PE in the pediatric population is very rare. As such, it is difficult to diagnose often times with large delays in diagnosis. This retrospective review aimed at identifying the characteristics of pediatric patients with PE to promote earlier diagnosis. It is limited in that they excluded 80/105 patients with PE from their study because of direct admission or prior history of known PE. Interestingly, the PERC rule had a 16% false negative rate when applied retrospectively to this population. Overall, PE should remain on our differential in appropriate cases and strict adherence of Wells criteria or PERC rule should be avoided in this population.
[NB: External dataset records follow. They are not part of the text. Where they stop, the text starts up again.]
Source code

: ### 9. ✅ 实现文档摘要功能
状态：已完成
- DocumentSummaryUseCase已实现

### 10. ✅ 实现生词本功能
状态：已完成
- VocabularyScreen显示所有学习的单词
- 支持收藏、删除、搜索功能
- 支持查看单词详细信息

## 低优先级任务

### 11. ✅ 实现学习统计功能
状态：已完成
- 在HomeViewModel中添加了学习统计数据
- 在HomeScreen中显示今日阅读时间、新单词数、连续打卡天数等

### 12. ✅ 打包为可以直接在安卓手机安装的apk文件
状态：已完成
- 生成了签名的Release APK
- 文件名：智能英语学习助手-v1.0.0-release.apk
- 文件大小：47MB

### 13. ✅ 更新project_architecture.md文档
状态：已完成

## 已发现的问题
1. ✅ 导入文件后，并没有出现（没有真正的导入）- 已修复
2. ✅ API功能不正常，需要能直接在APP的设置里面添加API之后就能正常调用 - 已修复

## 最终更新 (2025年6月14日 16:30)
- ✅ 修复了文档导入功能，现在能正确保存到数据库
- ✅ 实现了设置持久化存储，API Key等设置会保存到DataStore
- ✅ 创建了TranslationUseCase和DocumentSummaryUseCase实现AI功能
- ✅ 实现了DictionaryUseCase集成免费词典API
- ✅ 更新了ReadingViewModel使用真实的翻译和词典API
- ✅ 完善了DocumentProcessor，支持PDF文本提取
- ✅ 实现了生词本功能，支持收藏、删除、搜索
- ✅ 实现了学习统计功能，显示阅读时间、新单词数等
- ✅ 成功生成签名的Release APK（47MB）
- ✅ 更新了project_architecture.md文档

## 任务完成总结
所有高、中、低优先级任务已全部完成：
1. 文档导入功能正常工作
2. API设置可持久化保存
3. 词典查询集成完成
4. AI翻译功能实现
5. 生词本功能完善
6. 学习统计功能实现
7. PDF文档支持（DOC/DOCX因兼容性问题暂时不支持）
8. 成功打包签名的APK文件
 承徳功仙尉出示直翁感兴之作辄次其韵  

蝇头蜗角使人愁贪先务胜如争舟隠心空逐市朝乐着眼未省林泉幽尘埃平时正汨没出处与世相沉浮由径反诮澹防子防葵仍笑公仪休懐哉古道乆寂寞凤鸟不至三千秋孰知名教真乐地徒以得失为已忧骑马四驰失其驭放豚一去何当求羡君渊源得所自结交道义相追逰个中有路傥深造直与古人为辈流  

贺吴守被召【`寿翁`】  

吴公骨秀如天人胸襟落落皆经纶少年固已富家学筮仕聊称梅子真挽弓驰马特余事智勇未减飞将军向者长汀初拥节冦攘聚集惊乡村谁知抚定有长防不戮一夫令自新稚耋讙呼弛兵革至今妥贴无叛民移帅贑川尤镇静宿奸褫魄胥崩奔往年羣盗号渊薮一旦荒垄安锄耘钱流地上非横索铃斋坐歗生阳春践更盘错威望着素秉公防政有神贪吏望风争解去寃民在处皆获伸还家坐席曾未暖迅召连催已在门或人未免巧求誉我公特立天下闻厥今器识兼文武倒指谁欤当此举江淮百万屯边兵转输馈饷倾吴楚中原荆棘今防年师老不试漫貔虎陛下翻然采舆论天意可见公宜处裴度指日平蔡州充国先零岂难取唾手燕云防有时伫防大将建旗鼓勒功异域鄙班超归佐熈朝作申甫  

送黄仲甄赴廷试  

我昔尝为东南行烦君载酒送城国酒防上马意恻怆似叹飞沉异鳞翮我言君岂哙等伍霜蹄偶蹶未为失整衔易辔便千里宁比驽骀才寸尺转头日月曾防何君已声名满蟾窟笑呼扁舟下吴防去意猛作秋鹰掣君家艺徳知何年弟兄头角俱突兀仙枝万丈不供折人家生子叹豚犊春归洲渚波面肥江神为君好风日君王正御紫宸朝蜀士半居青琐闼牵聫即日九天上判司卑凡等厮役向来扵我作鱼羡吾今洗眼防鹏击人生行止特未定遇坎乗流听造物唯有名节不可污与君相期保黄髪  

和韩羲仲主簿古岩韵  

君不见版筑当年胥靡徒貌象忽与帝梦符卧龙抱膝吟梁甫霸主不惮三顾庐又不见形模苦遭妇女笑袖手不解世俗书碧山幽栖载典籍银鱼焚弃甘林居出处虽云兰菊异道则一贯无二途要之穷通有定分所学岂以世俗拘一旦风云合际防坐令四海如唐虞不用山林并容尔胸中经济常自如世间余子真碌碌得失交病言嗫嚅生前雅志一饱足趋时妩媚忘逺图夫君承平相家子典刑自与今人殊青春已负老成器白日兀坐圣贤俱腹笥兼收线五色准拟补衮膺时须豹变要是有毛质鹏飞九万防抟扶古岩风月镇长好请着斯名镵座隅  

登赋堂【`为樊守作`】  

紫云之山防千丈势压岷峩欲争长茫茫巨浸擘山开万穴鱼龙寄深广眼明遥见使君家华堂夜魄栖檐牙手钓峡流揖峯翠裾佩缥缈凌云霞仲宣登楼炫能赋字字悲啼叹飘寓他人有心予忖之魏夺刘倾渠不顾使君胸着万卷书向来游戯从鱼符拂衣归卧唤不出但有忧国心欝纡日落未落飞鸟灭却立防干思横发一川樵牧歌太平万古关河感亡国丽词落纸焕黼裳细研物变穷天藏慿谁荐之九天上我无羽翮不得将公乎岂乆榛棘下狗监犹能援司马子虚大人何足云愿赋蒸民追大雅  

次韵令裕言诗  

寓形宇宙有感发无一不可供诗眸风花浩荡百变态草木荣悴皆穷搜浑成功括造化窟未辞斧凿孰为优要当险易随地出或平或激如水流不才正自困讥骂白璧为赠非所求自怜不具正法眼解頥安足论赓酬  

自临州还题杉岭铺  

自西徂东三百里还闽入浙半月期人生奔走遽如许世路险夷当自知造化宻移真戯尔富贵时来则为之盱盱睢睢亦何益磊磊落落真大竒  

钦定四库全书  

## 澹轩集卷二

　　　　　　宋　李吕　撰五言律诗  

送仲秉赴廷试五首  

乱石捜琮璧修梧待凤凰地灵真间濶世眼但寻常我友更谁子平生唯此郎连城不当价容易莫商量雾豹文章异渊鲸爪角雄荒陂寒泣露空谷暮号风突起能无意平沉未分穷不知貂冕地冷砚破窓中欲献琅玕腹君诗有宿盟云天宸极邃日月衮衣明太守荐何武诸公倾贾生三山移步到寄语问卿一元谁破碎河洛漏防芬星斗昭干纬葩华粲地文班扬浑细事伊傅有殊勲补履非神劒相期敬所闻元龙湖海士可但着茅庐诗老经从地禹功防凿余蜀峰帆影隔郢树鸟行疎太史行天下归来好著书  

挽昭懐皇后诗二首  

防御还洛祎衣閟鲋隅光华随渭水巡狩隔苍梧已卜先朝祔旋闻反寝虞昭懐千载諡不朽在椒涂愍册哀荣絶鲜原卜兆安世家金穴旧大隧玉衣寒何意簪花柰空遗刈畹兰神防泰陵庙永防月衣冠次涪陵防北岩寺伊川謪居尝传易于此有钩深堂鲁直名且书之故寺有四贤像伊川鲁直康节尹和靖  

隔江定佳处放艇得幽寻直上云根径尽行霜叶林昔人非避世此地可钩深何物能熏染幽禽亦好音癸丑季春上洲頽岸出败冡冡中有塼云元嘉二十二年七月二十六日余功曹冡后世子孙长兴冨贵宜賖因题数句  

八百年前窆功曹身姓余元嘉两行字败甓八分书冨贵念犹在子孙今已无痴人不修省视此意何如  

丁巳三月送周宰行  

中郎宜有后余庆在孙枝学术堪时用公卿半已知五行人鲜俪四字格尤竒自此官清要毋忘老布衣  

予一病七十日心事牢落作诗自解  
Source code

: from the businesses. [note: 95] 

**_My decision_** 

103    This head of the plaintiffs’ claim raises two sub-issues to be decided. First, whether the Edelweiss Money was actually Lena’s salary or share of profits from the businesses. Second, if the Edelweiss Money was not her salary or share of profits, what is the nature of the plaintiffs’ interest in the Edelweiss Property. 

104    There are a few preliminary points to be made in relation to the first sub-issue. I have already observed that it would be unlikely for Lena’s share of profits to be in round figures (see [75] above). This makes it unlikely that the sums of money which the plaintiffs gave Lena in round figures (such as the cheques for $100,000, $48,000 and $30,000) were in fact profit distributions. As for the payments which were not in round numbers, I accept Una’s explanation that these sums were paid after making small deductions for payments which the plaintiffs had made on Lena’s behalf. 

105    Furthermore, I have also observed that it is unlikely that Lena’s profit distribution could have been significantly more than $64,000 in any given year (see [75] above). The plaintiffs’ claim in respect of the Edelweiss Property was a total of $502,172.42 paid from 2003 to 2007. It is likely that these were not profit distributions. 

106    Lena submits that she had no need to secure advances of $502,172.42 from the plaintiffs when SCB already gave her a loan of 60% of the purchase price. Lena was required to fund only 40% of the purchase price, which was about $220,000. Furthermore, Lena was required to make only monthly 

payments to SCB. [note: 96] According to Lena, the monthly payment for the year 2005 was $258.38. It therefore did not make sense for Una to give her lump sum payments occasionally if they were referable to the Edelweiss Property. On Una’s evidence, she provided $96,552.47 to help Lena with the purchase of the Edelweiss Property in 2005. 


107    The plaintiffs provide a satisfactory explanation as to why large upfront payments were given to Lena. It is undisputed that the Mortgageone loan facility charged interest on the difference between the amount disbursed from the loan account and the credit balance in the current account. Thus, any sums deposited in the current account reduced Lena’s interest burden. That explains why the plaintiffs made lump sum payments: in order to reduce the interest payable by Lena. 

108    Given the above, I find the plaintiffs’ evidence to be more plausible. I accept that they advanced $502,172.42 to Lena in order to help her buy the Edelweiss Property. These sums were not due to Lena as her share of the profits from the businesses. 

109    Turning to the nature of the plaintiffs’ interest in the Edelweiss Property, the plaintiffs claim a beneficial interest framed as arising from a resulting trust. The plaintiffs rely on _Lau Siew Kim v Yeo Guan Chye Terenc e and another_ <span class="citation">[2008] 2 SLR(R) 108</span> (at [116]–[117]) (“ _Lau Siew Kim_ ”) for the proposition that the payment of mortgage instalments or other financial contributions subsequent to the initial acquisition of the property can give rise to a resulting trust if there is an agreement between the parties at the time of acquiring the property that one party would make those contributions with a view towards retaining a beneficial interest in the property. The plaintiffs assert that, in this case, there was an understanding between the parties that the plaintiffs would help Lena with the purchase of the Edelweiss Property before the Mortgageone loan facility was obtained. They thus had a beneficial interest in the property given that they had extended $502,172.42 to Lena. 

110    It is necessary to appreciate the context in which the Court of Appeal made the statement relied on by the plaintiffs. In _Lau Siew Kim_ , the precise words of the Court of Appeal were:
Traub SJ et al. N-Acetylcysteine plus intravenous fluids versus intravenous fluids alone to prevent contrast-induced nephropathy in emergency computed tomography. Ann Emerg Med. 2013 Nov; 62(5): 511-520.
This article is a randomized, double blind, 2-center, placebo-controlled study. Patients who were undergoing chest, abdominal or pelvic CT scan with IV contrast were enrolled. Patients were older than 18, had one risk factor for developing contrast induced nephropathy; exclusion criteria were: ESRD, pregnancy, NAC allergy, or clinical instability. Patients were divided into two groups: Intervention group received NAC 3g in 500mL NS and 200mg/h (67mL/h) for up to 24h. Placebo group received 500mL NS bolus and then 67 mL/h NS for up to 24 hours. Primary outcome was contrast-induced nephropathy measured by an increase in creatinine by 25% from baseline – measured 48-72 hours after the CT. The study was terminated early for futility. There was NO significant difference between the NAC and NS alone group. After reviewing 357 of the 399 enrolled patients, it was shown that those patients that received <1L NS in the ED prior to the CT scan had a higher rate of contrast induced nephropathy compared to those patients that received >1L NS (12.9% vs 3.3% - no p-value given). Conclusion: in patients with small risk of CIN – no benefit to prophylaxis with NAC – simple fluid hydration is effective.